> _Assignment 1_: On what date was the motion in the court decision heard?
> _Assignment 2_: Transcribe the court decision from "[2] For the" up to and including "with its workers.".
> _Assignment 3_: Go on with the court decision, starting right after its last sentence.
Start of Reading passage
Court File and Parties
COURT FILE NO.: CV-20-00645736-00CP DATE: 20240220 SUPERIOR COURT OF JUSTICE - ONTARIO
BETWEEN : ANN DAVIDSON, Plaintiff AND: T.E.S. CONTRACT SERVICES INC., Defendant
BEFORE: Justice Glustein
COUNSEL: Andrew Monkhouse and Alexandra Monkhouse, for the plaintiff Stephanie M. Ramsay, for the defendant
HEARD: February 15, 2024
Reasons for Decision
Nature of motion and overview
[1] The proposed representative plaintiff, Ann Davidson (“Davidson”) brings this motion under s. 12 of the Class Proceedings Act, 1992, S.O. 1992, c. 6 for production of an application submitted by the defendant, T.E.S. Contract Services Inc. (“TES”) to the Ontario government for a licence to operate as a temporary help agency (“THA”), as well as the accompanying documents and representations (the “Application”).
[2] For the reasons that follow, I order that the Application be produced, subject to redactions by TES for any parts not related to (i) whether TES operated or seeks to operate as a THA or (ii) the nature, characterization, and other statements about TES’ relationship with its workers.
Positions of the parties on the certification motion
[3] Davidson is bringing a certification motion to certify a class action on behalf of “all persons working on contracts with [TES] since November 6, 2009, who were classified as independent contractors, until the date when the notice of class action is sent out to class members with the opt-out forms”.
[4] Davidson submits that the class members were misclassified as independent contractors rather than employees and as such are entitled to minimum standards under the Employment Standards Act, 2000, S.O. 2000, c. 41 (“ESA”) such as overtime pay, vacation pay and public holiday pay, and for the reimbursement of any CPP or EI contributions which are owed.
[5] On the certification motion, proposed common issue (“PCI”) 1 is whether the class members are in an employment relationship with TES despite being classified by TES as independent contractors.
[6] To establish such a common employment relationship for all class members, under PCI 1(a), Davidson relies on s. 74.3 of the ESA, which provides, under the heading “employment relationship”, that “[w]here a temporary help agency and a person agree, whether or not in writing, that the agency will assign or attempt to assign the person to perform work on a temporary basis for clients or potential clients of the agency”, (i) “the temporary help agency is that person’s employer” and (ii) “the person is an employee of the temporary help agency”.
[7] Davidson submits that under that definition, all workers that TES assigns or attempts to assign to its clients or potential clients are deemed to be employees, regardless of how they are classified by TES.
[8] Davidson further submits in the alternative that a common employment relationship for all class members with TES can also be established under s. 1(1) of the ESA (PCI 1(b)) and in the further alternative, under common law (PCI 1(c)).
[9] TES submits that s. 74.3 applies only to class members who are employees under the ESA or at common law, and, as such, each class member is required to establish an employment relationship before s. 74.3 operates. TES submits that Davidson’s position that s. 74.3 deems any “worker” assigned by TES to its clients as an “employee” is contrary to principles of statutory interpretation and the legislative history of s. 74.3. TES submits that the role of s. 74.3 is to clarify the employer in a tripartite employment relationship, but not to create a deemed employment relationship when a worker is not an employee under the ESA.
End of Reading passage
Start of Data provided
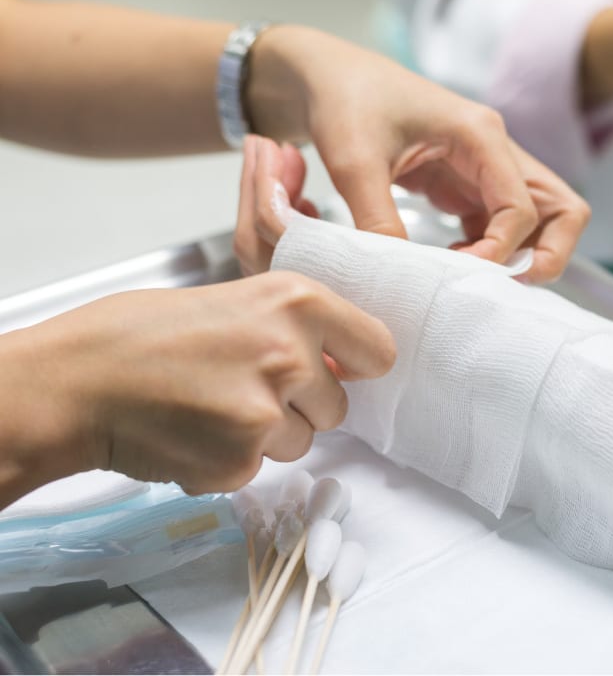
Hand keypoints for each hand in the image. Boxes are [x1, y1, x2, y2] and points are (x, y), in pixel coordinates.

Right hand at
End of Data provided
> _Answer box 1_: February 15, 2024

> _Answer box 2_:
[2] For the reasons that follow, I order that the Application be produced, subject to redactions by TES for any parts not related to (i) whether TES operated or seeks to operate as a THA or (ii) the nature, characterization, and other statements about TES’ relationship with its workers.

> _Answer box 3_:
[10] Consequently, TES submits that PCI 1(a) discloses no cause of action and that as such there is no basis in fact to decide that issue in common.
[11] TES further submits that even if it is found to be a THA for some of the proposed class members, there is no basis in fact to certify PCI (1)(a) as a common issue since TES’ role with respect to each class member depends on the particular worker. TES relies on evidence that in many cases it acts only as a “contract administrator” or “payroll processor”. Consequently, TES submits that individualized inquiries are necessary for each proposed class member to determine TES’ role.
[12] TES further submits that there is no basis in fact that it is a THA. TES relies on the evidence of Davidson and the evidence of TES’ affiant on the certification motion. TES submits that the only evidence before the court is consistent with its alleged limited role as contract administrator and payroll processor.
Positions of TES in its factums
[13] Throughout its three factums filed in respect of the certification motion (Davidson has filed four factums), TES submits that there is no basis in fact that it is a THA. I set out some of these submissions below:
(i) In its Responding Party Factum dated October 1, 2021, under the heading “TES Was a Payment Processor or Contract Administrator”, TES submits that while Davidson “baldly asserts that TES is a ‘temporary help services firm’ that ‘assigned’ class members pursuant to section 74.3 of the ESA”, “the pleadings do not disclose any facts that indicate TES’ relationship to any potential class members was anything other than a pure payrolling situation, which does not constitute ‘assignment’ and thus does not give rise to an employment relationship under s. 74.3”.
(ii) At para. 127 of its Responding Party Factum dated October 1, 2021, TES submits in a heading that the is “No Basis in Fact for Ms. Davidson’s Claim that TES was the Employer of Putative Class Members or that their Employment Status Could be Determined in Common”.
(iii) At para. 9 of its sur-reply factum dated November 1, 2021, TES submits that there is an “absence of any actual evidence on the point” of whether “TES is a temporary placement agency within the meaning of s. 74.3 of the ESA”.
(iv) At para. 26 of its Supplementary Factum dated February 27, 2023, TES submits that the “only evidence about the relationship between TES and the putative class members comes from Davidson’s own experience”.
[14] TES further submits that even if it is found to be a THA, it “is not sufficient to establish employment under s. 74.3” (see para. 10 of its sur-reply factum dated November 1, 2021), since there is no basis in fact to establish that (i) “putative class members had an agreement to be assigned on a temporary basis by TES to clients or potential clients” or (ii) “putative class members were employees of TES”.
The Application
[15] The Application was filed in response to the licensing requirements under O. Reg. 99/23, which require THAs providing services in Ontario to obtain a licence in order to operate. The deadline for that licence is July 1, 2024.
[16] On November 3, 2023, Davidson’s counsel learned that TES applied for a THA licence.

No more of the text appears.